DESCRIPTION OF THE TASK »
Which lines run from the one containing "hfov_deg: 31.2" through the end of the data? Write them out exactly, with the pictures left out.

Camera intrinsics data
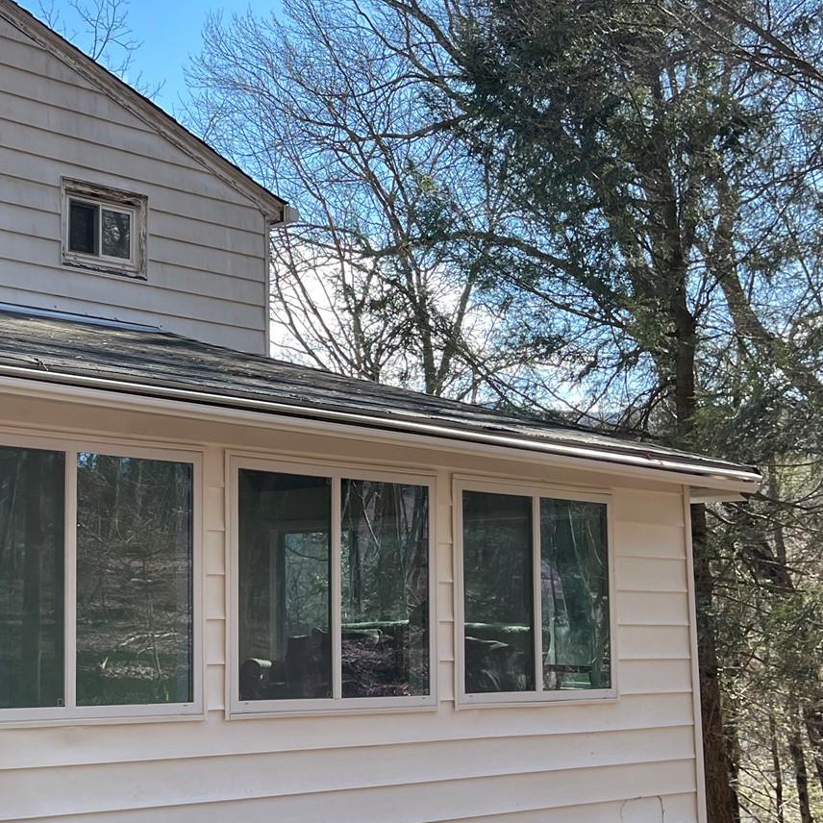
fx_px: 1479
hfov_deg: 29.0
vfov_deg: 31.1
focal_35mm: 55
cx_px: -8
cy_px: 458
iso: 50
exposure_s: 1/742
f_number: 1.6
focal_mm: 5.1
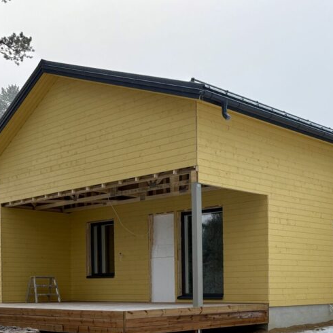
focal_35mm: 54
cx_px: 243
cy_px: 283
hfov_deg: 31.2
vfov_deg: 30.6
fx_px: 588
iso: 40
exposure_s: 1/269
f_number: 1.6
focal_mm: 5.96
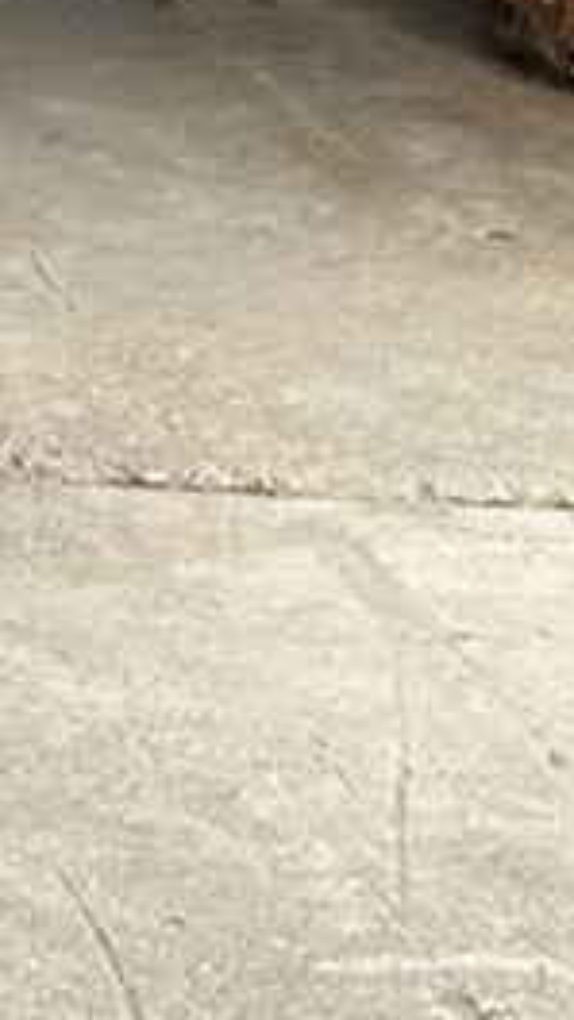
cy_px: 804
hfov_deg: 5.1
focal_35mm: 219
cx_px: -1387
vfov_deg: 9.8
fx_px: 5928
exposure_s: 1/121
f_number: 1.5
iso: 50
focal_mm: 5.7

RESULT »
hfov_deg: 31.2
vfov_deg: 30.6
fx_px: 588
iso: 40
exposure_s: 1/269
f_number: 1.6
focal_mm: 5.96
cy_px: 804
hfov_deg: 5.1
focal_35mm: 219
cx_px: -1387
vfov_deg: 9.8
fx_px: 5928
exposure_s: 1/121
f_number: 1.5
iso: 50
focal_mm: 5.7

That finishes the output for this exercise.